» **Your objective**
Begin at the line below that has "left shoulder: (91, 94)" and stop after the line that has "right eye: (118, 61)". Please restate only those lines, word for word.

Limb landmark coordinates
━━━━━━━━━━━━━━━━

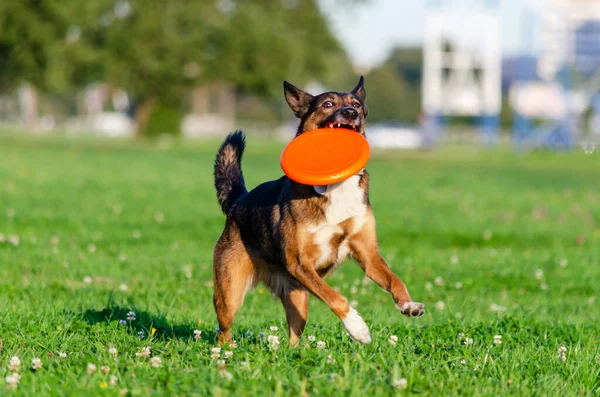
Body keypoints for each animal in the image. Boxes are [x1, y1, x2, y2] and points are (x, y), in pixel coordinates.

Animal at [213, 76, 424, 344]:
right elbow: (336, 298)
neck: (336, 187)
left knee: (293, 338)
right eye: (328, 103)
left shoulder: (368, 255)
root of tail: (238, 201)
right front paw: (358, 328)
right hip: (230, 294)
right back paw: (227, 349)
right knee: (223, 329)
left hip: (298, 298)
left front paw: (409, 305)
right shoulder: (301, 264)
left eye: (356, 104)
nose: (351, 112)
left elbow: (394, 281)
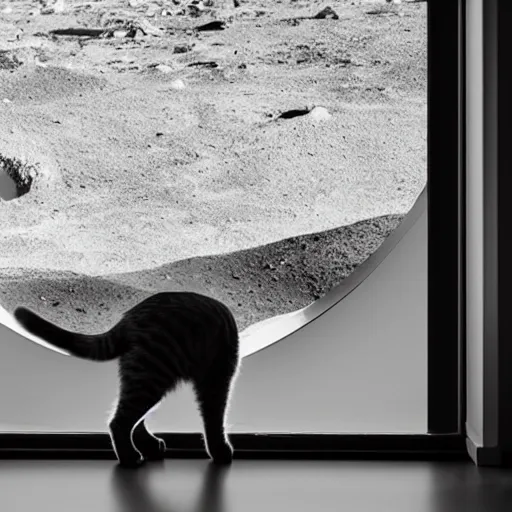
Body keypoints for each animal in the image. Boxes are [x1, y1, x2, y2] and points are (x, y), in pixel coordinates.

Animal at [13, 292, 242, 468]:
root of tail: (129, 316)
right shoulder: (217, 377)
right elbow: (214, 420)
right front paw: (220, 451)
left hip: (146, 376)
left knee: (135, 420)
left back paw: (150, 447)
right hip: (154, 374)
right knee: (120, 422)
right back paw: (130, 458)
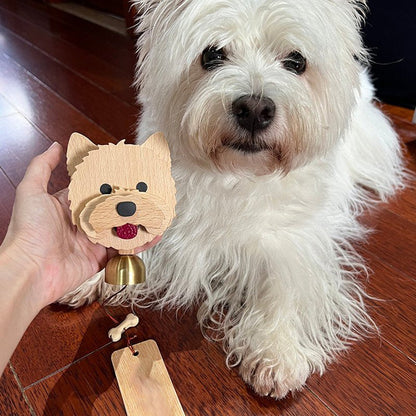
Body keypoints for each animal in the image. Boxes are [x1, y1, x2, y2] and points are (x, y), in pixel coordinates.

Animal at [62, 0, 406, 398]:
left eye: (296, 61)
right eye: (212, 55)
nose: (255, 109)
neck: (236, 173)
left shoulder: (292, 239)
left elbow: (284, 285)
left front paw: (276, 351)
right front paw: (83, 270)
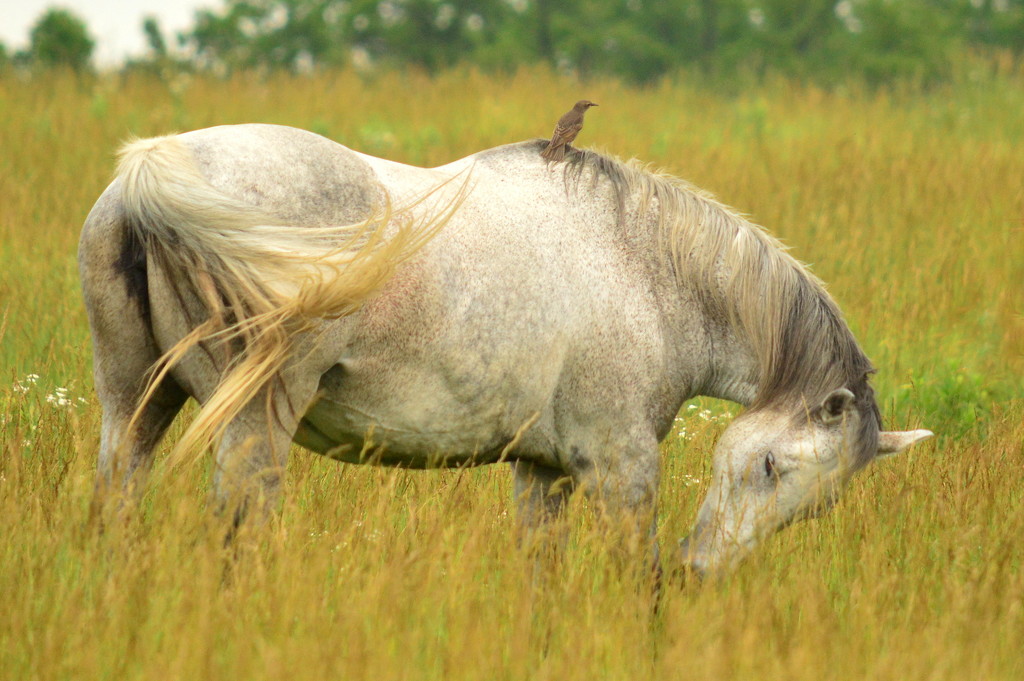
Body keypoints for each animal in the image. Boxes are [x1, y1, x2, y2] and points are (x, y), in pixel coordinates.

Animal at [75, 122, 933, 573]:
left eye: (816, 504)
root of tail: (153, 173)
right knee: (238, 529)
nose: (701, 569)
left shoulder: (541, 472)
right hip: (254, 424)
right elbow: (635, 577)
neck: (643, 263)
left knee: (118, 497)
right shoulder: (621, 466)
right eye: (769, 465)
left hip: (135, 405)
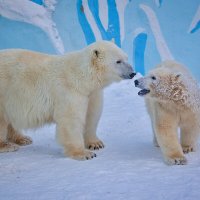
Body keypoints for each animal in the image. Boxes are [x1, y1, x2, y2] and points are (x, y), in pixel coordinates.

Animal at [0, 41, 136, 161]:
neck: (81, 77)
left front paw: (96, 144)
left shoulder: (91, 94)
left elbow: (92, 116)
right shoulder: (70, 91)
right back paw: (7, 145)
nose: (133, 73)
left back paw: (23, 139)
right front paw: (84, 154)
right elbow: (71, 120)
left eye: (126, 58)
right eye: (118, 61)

━━━━━━━━━━━━━━━━

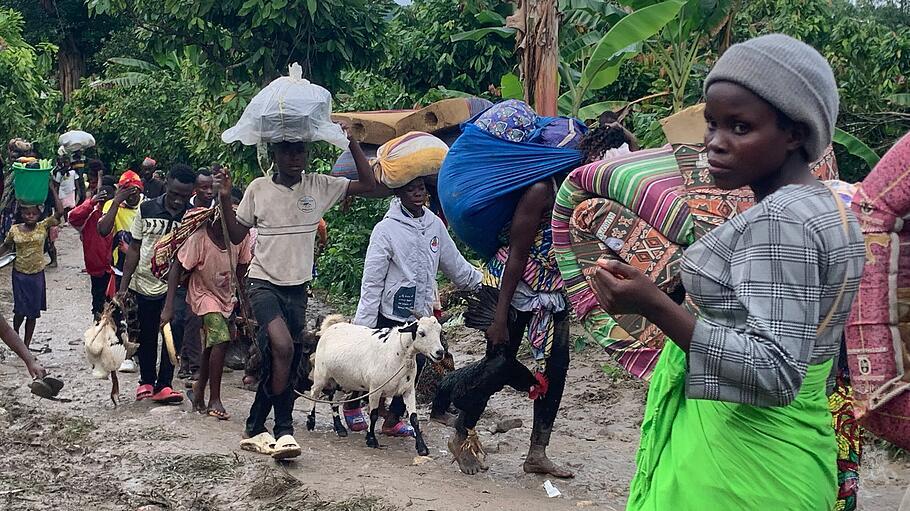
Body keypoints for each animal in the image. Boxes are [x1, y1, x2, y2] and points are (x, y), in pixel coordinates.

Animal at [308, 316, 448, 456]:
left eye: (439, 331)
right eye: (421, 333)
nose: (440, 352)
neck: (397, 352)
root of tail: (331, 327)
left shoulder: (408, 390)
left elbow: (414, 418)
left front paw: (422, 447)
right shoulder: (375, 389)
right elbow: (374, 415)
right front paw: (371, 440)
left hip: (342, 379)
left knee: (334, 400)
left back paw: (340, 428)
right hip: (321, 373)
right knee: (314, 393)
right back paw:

━━━━━━━━━━━━━━━━

» **Answer for the task**
left shoulder: (91, 94)
left elbow: (92, 116)
right shoulder: (70, 91)
right back paw: (7, 145)
nose: (133, 73)
left back paw: (23, 139)
right front paw: (84, 154)
right elbow: (71, 120)
left eye: (126, 58)
right eye: (118, 61)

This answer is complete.